President Orlean (Meryl Streep)—facing a tough fight over a Supreme Court nominee who is apparently a former porn actor—first stonewalls the trio for a whole day, then decides just to sit on the issue.  She can’t take it up.  After absorbing this mind-blowing reaction, the three confederates—Mindy, Dibiasky, and Oglethorpe—go to the media.  They get on the top morning show, where the power couple is a genial African American man named Jack Bremmer (Tyler Perry), and his smart, sophisticated, very white co-host, Brie Evantee (Cate Blanchett).  Their thing is keeping things lite and entertaining; a rock star will precede our friends in their segment (and make up with her straying boyfriend on camera.  He actually proposes on a Zoom call).  Dr. Mindy is hyperventilating before he goes on, but acquits himself well, pretty much by sitting there and looking good.  Dibiasky, however, finally loses it on screen, dropping some f-bombs and giving the world the straight truth.  Telling the truth doesn’t work for morning TV.  Brie takes a shine to Dr. Mindy, practically starting an affair right on screen.  He soon becomes a media star (because of his good looks!).

The President in the meantime has checked with some Ivy League professors and decides this is a serious situation, that they need to nuke the asteroid, but make the whole thing into a media event.  They get a profane and obscene former astronaut to go up and make the hit (you always need a hero).  He actually launches and is on his way, when a heavy donor to the Republican party—a phone mogul named Peter Isherwell (Mark Rylance, in the most brilliant comedic role in the whole movie; you will never meet a weirder character than Peter Isherwell)—decides there’s a way to do this so they can make a profit.  The mission is aborted.

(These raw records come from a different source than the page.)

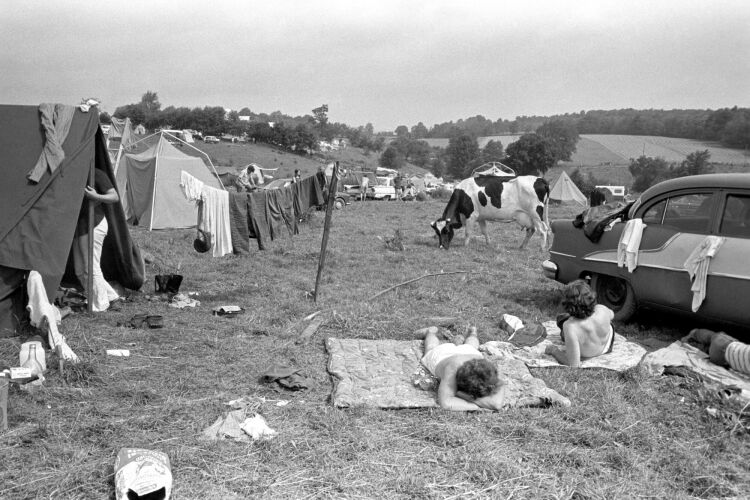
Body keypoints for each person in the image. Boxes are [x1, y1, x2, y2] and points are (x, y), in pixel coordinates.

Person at [421, 326, 507, 411]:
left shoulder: (488, 371)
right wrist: (477, 407)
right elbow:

I could go on.  I could recite the plot of the entire movie.  It sounds like a ridiculously absurd comic spoof, but it isn’t.  It’s our historical moment writ large.  This hurtling asteroid is climate change, or it’s the pandemic, or it’s any number of other things, where intelligent human beings could get together and see what needs to be done, but unfortunately that can’t happen.  It turns into a political football, where some people believe it, and some don’t (the President eventually decides those are the people she wants to appeal to.  Their motto: Don’t Look Up).  The issue is all over social media in a world where every nit wit must be allowed to have his opinion, even if he thinks that Down is Up.  You might as well laugh as you watch this; you might as well scream with laughter.  Otherwise you’ll just be screaming.

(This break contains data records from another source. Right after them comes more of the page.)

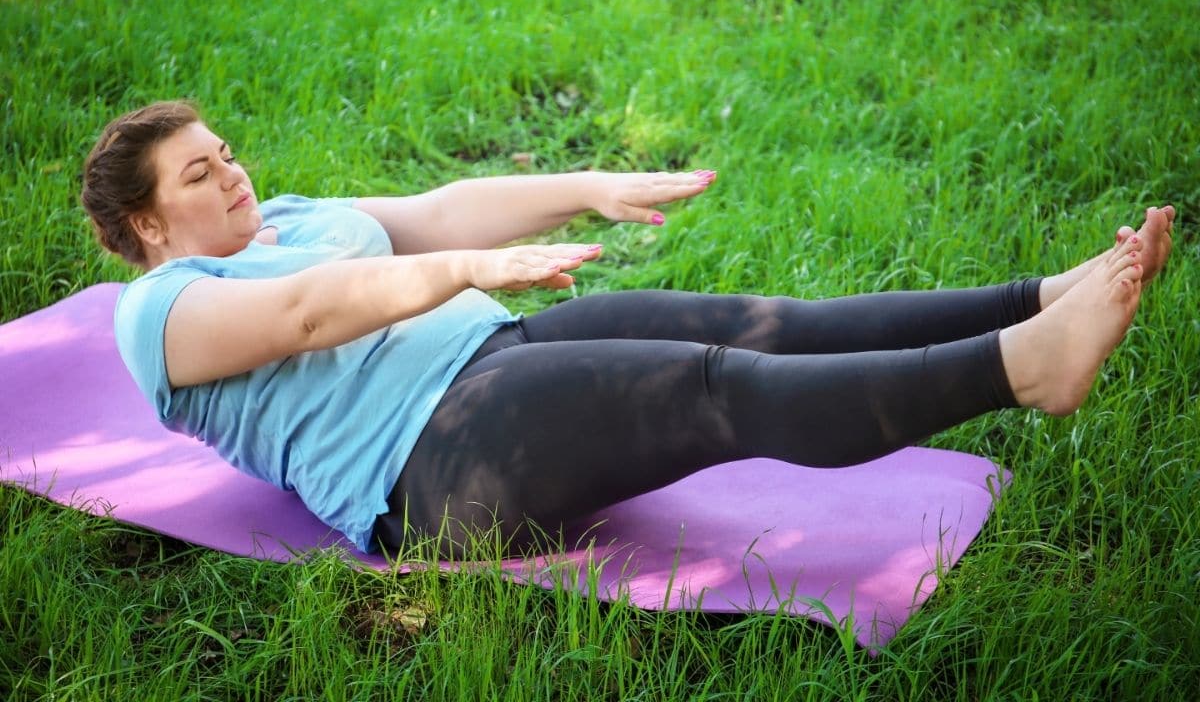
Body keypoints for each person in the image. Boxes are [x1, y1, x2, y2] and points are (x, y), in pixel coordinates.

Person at [81, 101, 1175, 558]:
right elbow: (306, 313)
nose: (231, 173)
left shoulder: (287, 219)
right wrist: (467, 272)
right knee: (709, 386)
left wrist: (592, 184)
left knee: (770, 326)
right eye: (198, 171)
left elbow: (448, 206)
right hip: (433, 465)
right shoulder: (158, 309)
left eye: (226, 152)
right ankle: (1024, 370)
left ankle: (1037, 297)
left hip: (493, 359)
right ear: (144, 222)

To his credit, McKay doesn’t stop short of the full catastrophe: there’s a wonderful Last Supper scene where our heroes—and an unlikely crew they are—are resigned to their fate.  We see a variety of people around the world preparing for their imminent demise, and it’s oddly moving.  (It also has it’s absurd moments.  Our profane astronaut friend takes out his six shooters and tries so shoot the asterioid, the moral equivalent of Slim Pickens riding the nuke off into eternity).  The movies last words belong to the President’s son Jason (Jonah Hill), and they’re perfect: “What’ up, y’all? I’m the last man on Earth. Shit’s all fucked up. Don’t forget to like and subscribe. We out here.”

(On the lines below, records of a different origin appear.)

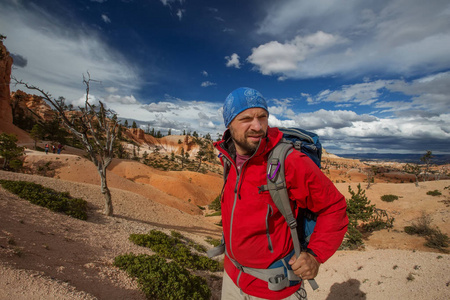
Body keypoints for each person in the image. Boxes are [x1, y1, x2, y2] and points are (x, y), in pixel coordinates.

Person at [215, 87, 348, 300]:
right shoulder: (228, 159)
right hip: (232, 279)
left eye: (263, 117)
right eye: (246, 119)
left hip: (274, 288)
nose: (257, 126)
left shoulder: (290, 161)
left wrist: (315, 256)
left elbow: (333, 206)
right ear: (229, 124)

Have you noticed that this is one of the great casts in movie history?  I haven’t even mentioned everybody.  The acting is great, as is the direction, the writing, everything.  The writers let it all out in the method of the great comic writers of the late SixtiesTerry Southern is applauding from his grave.  You should no longer be reading this piece; you should long since have signed up for Netflix and started watching this movie.  It will cheer you up or drive you out of your mind, make you into an activist, something.